#### Aim:
Copy the passage of the deep linear networks discussion starting with "The impression I" and going on through "training time involved.", switching "training time" to "computational cost".

A simpler notion is that each layer forms a soft associative memory that you are then compounding into something more complex. Also, as the number of dimensions increase the dot product operations involved become increasingly more selective in what they will respond to, which is a nonlinearity in itself.

I’d clarify by saying that deep linear networks are in principle no more powerful than a single-layer linear network, because they can be reduced to a single linear equation, as the thesis states. The network can still only compute linear functions, no matter how deep. The thesis is just about the dynamics of learning in these overparameterized nonlinear functions, which depends on the depth.

Well, yes I think it all ends up as one big dot product system. However that does not necessarily detract from its capacity to generalize. Or you could view it as a compact (compressed) way to learn partial correlations (partial dot product responses.)
I keep being told deep linear networks are a bad idea and yet my practical experiments tell me a different story. One slight thing different that I sometime do is normalize the vector length to the input of each layer. Which makes initialization less critical.

The impression I have is that deep linear nets are creating a compressed approximation to a much larger dot product. If that is so then they are probably not worth the training time involved.

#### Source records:
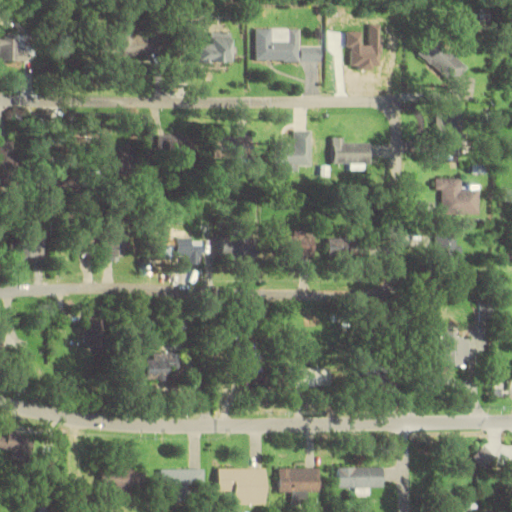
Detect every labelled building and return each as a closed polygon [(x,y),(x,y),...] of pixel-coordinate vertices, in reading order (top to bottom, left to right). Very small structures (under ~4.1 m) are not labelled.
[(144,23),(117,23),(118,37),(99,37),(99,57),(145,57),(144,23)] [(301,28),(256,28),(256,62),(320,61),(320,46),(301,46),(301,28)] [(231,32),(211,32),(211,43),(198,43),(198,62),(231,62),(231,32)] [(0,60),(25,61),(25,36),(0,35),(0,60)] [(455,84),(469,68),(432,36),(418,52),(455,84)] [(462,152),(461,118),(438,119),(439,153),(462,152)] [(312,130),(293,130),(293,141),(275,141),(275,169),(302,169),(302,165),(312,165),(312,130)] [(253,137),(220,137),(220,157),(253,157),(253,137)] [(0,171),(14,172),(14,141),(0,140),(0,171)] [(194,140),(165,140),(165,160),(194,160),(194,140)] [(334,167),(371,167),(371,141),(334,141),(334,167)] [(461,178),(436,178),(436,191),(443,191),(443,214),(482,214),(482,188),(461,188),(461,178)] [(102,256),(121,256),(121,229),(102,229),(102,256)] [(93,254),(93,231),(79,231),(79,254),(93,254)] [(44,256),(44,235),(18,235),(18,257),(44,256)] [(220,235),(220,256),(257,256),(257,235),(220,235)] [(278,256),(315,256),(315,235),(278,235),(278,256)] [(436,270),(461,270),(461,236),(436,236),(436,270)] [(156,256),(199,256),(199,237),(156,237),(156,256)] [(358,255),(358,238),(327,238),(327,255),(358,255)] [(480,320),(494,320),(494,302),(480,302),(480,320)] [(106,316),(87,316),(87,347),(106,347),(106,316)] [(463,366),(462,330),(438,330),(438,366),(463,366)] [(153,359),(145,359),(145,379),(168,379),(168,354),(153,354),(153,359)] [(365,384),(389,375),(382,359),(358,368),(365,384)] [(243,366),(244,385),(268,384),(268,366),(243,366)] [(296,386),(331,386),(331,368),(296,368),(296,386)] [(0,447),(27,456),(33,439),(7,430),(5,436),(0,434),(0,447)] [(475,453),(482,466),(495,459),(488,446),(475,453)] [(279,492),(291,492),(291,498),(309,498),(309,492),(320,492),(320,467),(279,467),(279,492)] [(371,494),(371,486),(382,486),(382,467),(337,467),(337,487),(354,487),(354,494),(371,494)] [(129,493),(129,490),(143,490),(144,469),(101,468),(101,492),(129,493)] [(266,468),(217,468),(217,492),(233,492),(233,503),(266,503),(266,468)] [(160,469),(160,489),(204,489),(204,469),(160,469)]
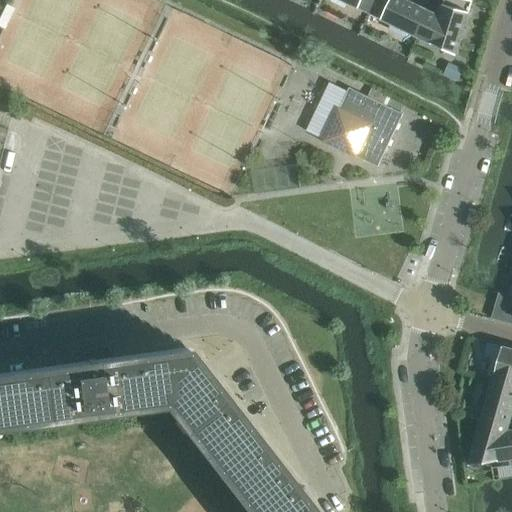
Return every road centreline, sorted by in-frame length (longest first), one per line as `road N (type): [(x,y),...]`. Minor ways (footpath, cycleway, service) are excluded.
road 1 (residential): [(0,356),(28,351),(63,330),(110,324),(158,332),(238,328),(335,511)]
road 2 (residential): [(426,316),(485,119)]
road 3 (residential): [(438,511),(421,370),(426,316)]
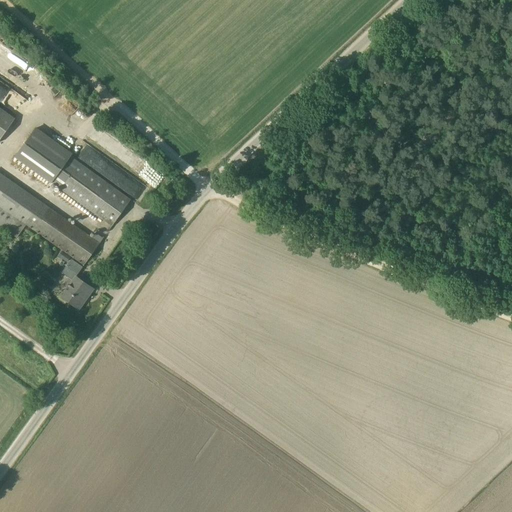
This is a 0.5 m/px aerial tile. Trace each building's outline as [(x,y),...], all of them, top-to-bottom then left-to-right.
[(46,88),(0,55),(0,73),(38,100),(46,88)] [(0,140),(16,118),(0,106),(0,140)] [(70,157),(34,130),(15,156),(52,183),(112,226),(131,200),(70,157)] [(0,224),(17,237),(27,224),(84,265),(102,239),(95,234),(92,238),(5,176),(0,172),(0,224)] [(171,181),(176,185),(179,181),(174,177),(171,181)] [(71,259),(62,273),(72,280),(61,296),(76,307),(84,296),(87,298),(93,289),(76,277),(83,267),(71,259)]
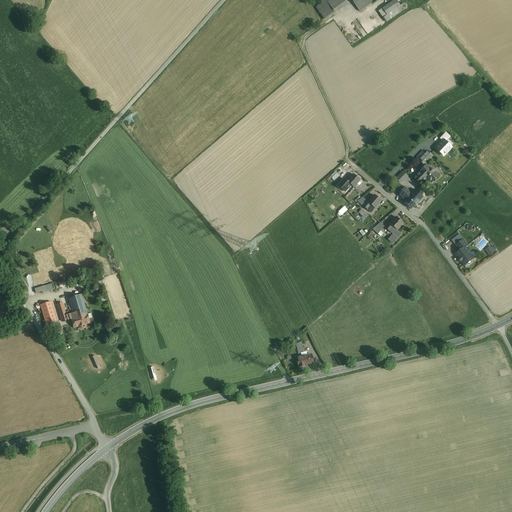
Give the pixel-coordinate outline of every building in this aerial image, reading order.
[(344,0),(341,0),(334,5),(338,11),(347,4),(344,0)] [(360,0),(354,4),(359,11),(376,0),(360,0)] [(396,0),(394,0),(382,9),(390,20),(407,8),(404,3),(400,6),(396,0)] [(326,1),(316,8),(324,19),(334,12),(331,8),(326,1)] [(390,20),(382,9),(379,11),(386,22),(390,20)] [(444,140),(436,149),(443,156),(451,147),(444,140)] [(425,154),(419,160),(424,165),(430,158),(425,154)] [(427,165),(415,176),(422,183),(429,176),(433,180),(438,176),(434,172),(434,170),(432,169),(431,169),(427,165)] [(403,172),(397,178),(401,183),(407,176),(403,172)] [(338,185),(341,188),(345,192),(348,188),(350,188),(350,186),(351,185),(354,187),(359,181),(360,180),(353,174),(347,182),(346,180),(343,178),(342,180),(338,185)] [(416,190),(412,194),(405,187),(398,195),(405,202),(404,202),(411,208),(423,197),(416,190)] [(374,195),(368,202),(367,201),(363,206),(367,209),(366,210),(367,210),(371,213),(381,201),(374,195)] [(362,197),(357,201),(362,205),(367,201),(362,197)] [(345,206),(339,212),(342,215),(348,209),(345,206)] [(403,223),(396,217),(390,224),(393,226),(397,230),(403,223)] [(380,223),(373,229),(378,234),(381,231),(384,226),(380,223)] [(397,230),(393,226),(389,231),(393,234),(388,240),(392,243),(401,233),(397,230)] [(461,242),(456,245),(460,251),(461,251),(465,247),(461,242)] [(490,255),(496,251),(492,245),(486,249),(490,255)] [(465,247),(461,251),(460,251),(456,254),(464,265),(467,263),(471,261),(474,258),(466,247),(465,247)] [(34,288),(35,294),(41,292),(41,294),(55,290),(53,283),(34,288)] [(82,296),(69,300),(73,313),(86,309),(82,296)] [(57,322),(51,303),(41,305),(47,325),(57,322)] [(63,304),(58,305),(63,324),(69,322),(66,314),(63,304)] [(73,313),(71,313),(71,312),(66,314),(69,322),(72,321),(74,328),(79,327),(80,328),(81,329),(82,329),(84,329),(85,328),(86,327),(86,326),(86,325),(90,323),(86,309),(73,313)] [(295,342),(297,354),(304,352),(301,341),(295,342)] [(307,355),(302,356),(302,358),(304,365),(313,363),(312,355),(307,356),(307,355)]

#### Result:
The impression I have is that deep linear nets are creating a compressed approximation to a much larger dot product. If that is so then they are probably not worth the computational cost involved.